Note: The South Taipei Police Precinct has already been torn down.

Officially opened on April 26th, 1933, the North Taipei Police Station (臺北北警察署 / たいぺいきたけいさつしょ) was constructed a short distance from the original. Replacing a much smaller Qing-era building, which had a bit of a bad reputation (due to protests and arrests of intellectuals in the 1920s), the newer, much larger building was constructed using modern design techniques. Sadly though, it wouldn’t be long until it’s reputation would become exponentially worse than its predecessor.

For the remainder of the Japanese-era, the station remained in operation as normal, but when the Second World War came to an end and the Japanese were forced to surrender control of Taiwan, a number of changes took place, in addition to some pretty terrible events that cemented the station’s place in history. Playing a role in what has become known as the 228-Incident (二二八事件), an island-wide event that started in Daodaocheng, a short distance from the station. It also became home to the Criminal Investigation Corps (臺灣省警務處刑警總隊拘留所), which was later discovered to be part of the state intelligence apparatus that worked hand-in-hand with the infamous Taiwan Garrison Command (警備總部).

Investigations into the history of the White Terror Period (白色恐怖) from 1947 to 1987 are ongoing, so the actual number of political prisoners who passed through the station remains, but what we do know is that the building and the jail within were used extensively to ‘temporarily’ house political prisoners, who were interrogated and tortured in the building, prior to being sent to more ‘private' locations where they were likely to never be seen again.

Considered by the National Human Rights Museum as one of the historical sites of injustice’ (不義遺址) mentioned earlier, the number of political prisoners who passed through the station is unlikely to be an insignificant number, nevertheless, as the political situation in the country started to stabilize by the 1990s, the building became just a regular police station, until it was finally put out service in 2012.

Soon after the ‘Datong Police Station’ (大同分局) moved to a much larger building next door, the original was designated by Taipei City as a Protected Historic Property and plans for restoration were drawn up.

Below, I’m going to provide a brief timeline of the station’s history before I move onto its architectural design:  

North Taipei Police Precinct Timeline

  • 1920-1932 (大正9年 - 昭和7年) - The first generation Taipei North Police Station was located within a much smaller building for a twelve year period where the Carrefour hyper-mart exists today. This was the building where Chiang Wei-shui and others were imprisoned.

  • 1932 (昭和7年) - Construction on the new police station starts on August 8th.

_DATA FOR ANALYSIS:_
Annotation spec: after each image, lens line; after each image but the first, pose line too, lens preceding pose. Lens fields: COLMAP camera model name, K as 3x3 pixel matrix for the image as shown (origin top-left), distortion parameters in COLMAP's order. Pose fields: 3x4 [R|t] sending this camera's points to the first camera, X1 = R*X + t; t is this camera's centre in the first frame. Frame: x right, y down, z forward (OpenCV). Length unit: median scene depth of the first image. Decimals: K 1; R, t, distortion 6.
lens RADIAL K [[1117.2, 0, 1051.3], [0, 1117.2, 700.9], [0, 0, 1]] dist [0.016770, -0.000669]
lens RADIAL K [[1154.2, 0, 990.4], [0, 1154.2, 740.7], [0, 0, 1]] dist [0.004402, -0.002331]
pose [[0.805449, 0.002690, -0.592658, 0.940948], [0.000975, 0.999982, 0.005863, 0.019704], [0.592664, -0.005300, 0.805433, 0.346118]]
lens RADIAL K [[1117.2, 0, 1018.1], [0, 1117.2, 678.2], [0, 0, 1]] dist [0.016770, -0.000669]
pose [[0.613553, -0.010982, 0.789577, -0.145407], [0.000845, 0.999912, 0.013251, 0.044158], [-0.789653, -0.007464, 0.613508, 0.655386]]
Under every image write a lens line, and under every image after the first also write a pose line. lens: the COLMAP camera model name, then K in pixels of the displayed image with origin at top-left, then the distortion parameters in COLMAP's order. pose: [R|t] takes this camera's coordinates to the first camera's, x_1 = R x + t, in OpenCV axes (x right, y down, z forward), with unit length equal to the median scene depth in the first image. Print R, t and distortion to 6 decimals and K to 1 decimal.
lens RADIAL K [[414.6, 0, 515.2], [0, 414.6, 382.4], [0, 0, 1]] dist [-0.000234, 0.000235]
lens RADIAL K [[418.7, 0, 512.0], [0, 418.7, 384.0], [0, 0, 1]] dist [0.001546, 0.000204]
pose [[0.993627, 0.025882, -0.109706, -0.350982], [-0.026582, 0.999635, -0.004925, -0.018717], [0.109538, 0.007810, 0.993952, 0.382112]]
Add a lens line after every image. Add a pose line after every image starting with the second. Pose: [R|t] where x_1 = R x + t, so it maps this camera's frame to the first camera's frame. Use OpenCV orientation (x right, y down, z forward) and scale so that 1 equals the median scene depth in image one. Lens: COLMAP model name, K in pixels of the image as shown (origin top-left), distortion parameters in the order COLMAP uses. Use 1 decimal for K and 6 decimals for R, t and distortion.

_TASK DETAILS:_
Answer these from the passage above on the North Taipei Police Station:
(a) On what date did the station officially open?
(b) In what year was the station put out of service?
(c) On what date did construction on the new station start?

_REPLY:_
(a) April 26th, 1933
(b) 2012
(c) August 8th, 1932